Opinioni

Riforma costituzionale: fino ad ottobre sarà battaglia… a favore o contro Renzi

di Barbara Varchetta (Pubblicista, esperta di Diritto e questioni internazionali)

E’ destinata a generare serrati ed approfonditi dibattiti la riforma costituzionale proposta dal governo che passerà al vaglio del referendum popolare nel prossimo autunno.

Già da subito ha incassato le aspre critiche dei più noti costituzionalisti italiani, concordi nell’affermare che essa non è affatto ispirata a canoni di chiarezza e semplificazione così come prospettato, invece, dai “nuovi padri costituenti”.

Fino alla data del referendum è molto probabile che il tema venga più e più volte affrontato pubblicamente al fine di informare i cittadini sul contenuto del testo e sugli eventuali risvolti concreti che potrebbero dallo stesso prender forma: che ben venga il confronto tecnico, puntuale e non fazioso tra coloro che intenderanno sviscerare i pro ed i contra della materia, nell’auspicio che non si scada nella vacua battaglia politica anche in una circostanza di cotanto rilievo per la storia di questo Paese.

Occorre preliminarmente evidenziare come le modifiche alla Costituzione, approvate alla Camera, siano state condivise dalla sola maggioranza; le opposizioni hanno preferito non partecipare al voto col chiaro intento di manifestare il loro più ampio dissenso: ciò ratifica, sin da subito, uno squilibrio che avrebbe dovuto essere evitato (almeno su un tema tanto delicato) dando voce e spazio alle proposte della stessa minoranza, rappresentativa di milioni di italiani.

Nel concreto la riforma prevede il superamento del cosiddetto bicameralismo perfetto per effetto del quale, attualmente, tutte le leggi devono essere approvate da entrambe le camere: se il referendum dovesse confermare l’impianto del ddl Boschi, l’approvazione delle leggi (così come la possibilità di esprimersi sulla fiducia al governo e sulla legge di bilancio) diventerà prerogativa esclusiva dell’unico organo eletto dai cittadini, la Camera dei deputati.

Il senato non sarà abolito, come spesso si è detto nei mesi scorsi, ma ridimensionato nel numero a cento senatori, 95 dei quali verranno indicati dai consigli regionali e scelti tra i sindaci in carica ed i consiglieri regionali stessi ed il loro mandato coinciderà temporalmente con quello di amministratori locali; nulla di chiaro, tuttavia, è previsto sulle modalità di scelta e sui criteri che ispireranno i governi regionali nell’indicazione dei nuovi senatori. I restanti 5 saranno proposti dal Presidente della Repubblica per un settennato. Il senato costituirà il trait d’union tra le Regioni, gli enti locali e lo Stato ed avrà anche la funzione di esprimere pareri non vincolanti sui progetti di legge. Il primo nodo critico è rappresentato proprio dall’impossibilità, per i cittadini, di eleggere direttamente i loro rappresentanti nella seconda camera e dalla palese inutilità di un organo che non può incidere sull’iter legislativo: quale ruolo intende riservargli, dunque, la riforma?
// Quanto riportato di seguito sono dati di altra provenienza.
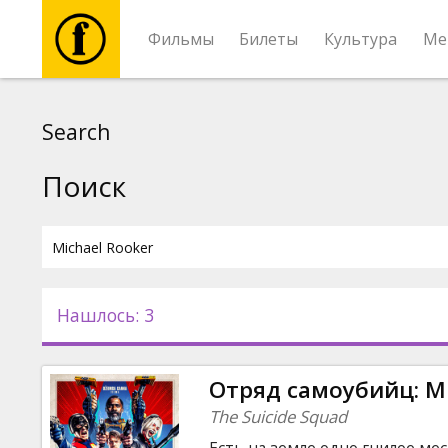
Фильмы
Билеты
Культура
Ме
Фильмы
Search
Билеты
Поиск
Культура
Мероприятия
Нашлось: 3
Новости
Отряд самоубийц: М
Подарки
The Suicide Squad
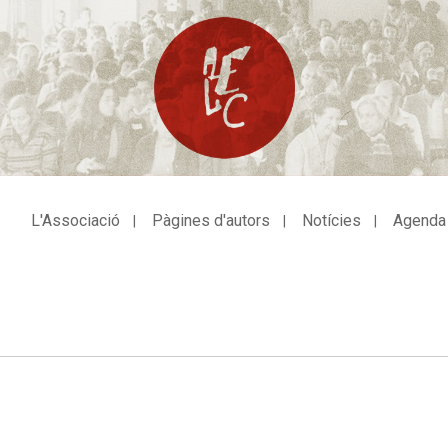
L'Associació
Pàgines d'autors
Notícies
Agenda
avegació
incipal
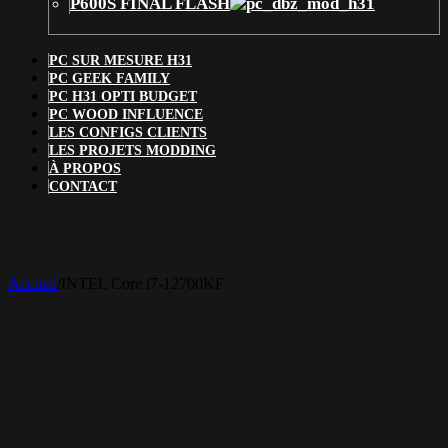
P600S FINAL FLASH
PC SUR MESURE H31
PC GEEK FAMILY
PC H31 OPTI BUDGET
PC WOOD INFLUENCE
LES CONFIGS CLIENTS
LES PROJETS MODDING
À PROPOS
CONTACT
INTEL Core i7-12700KF
Accueil
/
INTEL Core i7-12700KF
I nuovi costituenti ravvisano davvero la necessità di tenerlo in vita dopo averlo svuotato di ogni potere?

Altro punto focale del testo costituzionale rivisitato è la modifica (del già riformato) titolo V: tante le materie che verranno strappate, dopo circa 15 anni, all’esclusiva competenza regionale per tornare nella sfera statale: dall’energia ai trasporti, dall’ambiente alle politiche occupazionali, tutto sarà nuovamente centralizzato… Una mera svista non aver contemplato anche la  sanità, la voce più corposa del bilancio statale? Sarà abolito, infine, il Cnel e l’elezione del Presidente della Repubblica si realizzerà ad opera delle camere in seduta comune che, secondo quanto previsto dal rivisitato testo costituzionale, saranno pienamente rappresentative anche delle autonomie locali.
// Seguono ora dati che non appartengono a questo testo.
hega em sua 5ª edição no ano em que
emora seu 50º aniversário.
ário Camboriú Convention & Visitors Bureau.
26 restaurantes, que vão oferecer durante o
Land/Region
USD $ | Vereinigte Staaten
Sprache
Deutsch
Gli italiani verranno chiamati a decidere se modificare la Costituzione in questa direzione e se davvero le variazioni proposte dal disegno di legge siano sostanziali e necessarie: essi dovranno pertanto conoscere nei particolari i termini della riforma così da decretarne consapevolmente l’approvazione o la definitiva bocciatura.